Un ancien ministre soudanais devenu chef de guerre – Le Monde
De tous les chefs rebelles du Darfour, Khalil Ibrahim est le seul qui ait appartenu, d’abord, à l’appareil d’État. Descendant d’un grand sultan de la région frontalière entre Tchad et Soudan, le chef du Mouvement pour la justice et l’égalité (JEM) appartient au groupe des Zaghawa Kobe, faible numériquement mais influent dans le commerce et l’élevage dans les deux pays.

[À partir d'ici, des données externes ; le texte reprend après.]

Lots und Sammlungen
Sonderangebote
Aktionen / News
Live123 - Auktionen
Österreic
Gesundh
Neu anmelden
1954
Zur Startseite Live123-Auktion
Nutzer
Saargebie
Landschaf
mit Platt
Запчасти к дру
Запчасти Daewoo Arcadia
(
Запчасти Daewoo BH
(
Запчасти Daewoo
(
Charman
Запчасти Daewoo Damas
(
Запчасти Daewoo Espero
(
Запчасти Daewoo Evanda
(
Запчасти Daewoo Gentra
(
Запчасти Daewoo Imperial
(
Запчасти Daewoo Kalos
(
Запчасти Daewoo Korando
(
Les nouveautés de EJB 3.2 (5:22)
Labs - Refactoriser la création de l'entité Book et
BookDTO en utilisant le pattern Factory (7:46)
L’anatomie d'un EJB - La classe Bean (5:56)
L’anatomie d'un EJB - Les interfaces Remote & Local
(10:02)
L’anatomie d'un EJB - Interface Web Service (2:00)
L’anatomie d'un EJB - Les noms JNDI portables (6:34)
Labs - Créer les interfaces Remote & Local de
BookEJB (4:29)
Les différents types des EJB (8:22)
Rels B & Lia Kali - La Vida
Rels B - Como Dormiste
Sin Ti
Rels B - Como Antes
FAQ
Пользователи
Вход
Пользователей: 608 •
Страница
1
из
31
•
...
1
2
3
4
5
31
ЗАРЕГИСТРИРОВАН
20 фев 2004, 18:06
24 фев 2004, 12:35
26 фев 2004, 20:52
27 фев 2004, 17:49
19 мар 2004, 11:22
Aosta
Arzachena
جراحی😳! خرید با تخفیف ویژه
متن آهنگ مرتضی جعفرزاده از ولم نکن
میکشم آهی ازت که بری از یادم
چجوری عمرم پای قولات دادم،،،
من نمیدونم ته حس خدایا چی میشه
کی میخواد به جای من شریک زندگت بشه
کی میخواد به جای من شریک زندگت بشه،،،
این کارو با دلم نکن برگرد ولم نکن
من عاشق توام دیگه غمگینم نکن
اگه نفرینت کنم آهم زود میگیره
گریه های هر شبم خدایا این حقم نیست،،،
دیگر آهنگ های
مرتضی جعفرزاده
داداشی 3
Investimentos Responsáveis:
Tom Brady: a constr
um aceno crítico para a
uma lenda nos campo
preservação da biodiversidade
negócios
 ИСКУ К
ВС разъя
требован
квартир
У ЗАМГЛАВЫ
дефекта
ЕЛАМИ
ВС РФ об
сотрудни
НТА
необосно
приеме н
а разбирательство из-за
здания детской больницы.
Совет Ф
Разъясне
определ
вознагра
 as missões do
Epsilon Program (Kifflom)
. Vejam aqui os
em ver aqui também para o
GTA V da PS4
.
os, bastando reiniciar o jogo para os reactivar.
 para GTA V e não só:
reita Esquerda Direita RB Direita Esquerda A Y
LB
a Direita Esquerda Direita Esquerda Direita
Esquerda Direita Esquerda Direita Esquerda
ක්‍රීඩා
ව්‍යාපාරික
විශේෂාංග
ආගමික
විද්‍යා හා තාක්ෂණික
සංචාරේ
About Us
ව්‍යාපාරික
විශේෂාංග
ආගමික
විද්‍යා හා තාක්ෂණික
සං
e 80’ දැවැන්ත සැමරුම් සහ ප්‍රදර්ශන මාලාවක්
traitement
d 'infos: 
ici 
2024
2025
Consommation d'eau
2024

Par sa naissance, comme par son tempérament, Khalil Ibrahim se voit promis à un avenir brillant. Il est également très pieux. Après des études de médecine, il rejoint les cellules clandestines des Frères musulmans soudanais (Front national islamique), qui préparent, dans les années 1980, l’assaut du pouvoir.
En 1989, l’organisation réussit à organiser un coup d’Etat qui installe à la présidence un officier qu’elle pense contrôler : le général Omar Al-Bachir. La soif de pouvoir de Khalil Ibrahim se heurte à son origine darfourienne, qui le cantonne à des gouvernements régionaux. Le docteur sera ministre de la santé, de l’éducation, et même de la sécurité, rejoignant aussi, à un moment, la machine milicienne montée par le pouvoir central pour s’attaquer aux sudistes, avant de s’en éloigner, effaré, selon lui, par ses excès.
Khalil Ibrahim rompt bientôt avec le pouvoir, pour des raisons qu’il décrit ainsi : « Dans la clandestinité, nous parlions d’établir l’égalité entre les Soudanais. Une fois au pouvoir, la plupart des responsables se sont consacrés à s’enrichir et à construire des maisons, en oubliant la population. Je me sentais trahi. »
UNE CONNAISSANCE DE L’ETAT
Son départ du Soudan, à la fin des années 1990, précède de peu sa participation à la rédaction par un groupe dissident soudanais d’un Livre noir, recueil de statistiques mettant en évidence l’écrasante domination dans l’appareil d’Etat des membres de trois tribus riveraines du Nil, aux dépens de tous les autres groupes soudanais. L’ouvrage collectif a demandé, pour être compilé, une connaissance aiguë de l’Etat. Cette bombe est distribuée discrètement en 2000. Même le président Bachir en trouve un jour un exemplaire sur son bureau en rentrant de la prière du vendredi. Toujours prompt à se parer de larges responsabilités, Khalil Ibrahim s’en attribuera la paternité.
Désormais en exil, il crée avec des proches le Mouvement pour la justice et l’égalité, qui apparaît au grand jour en 2001. Deux ans plus tard, commence la lutte armée, teintée du soupçon que le JEM puisse servir de sous-marin pour une future prise du pouvoir par des groupes islamistes dissidents.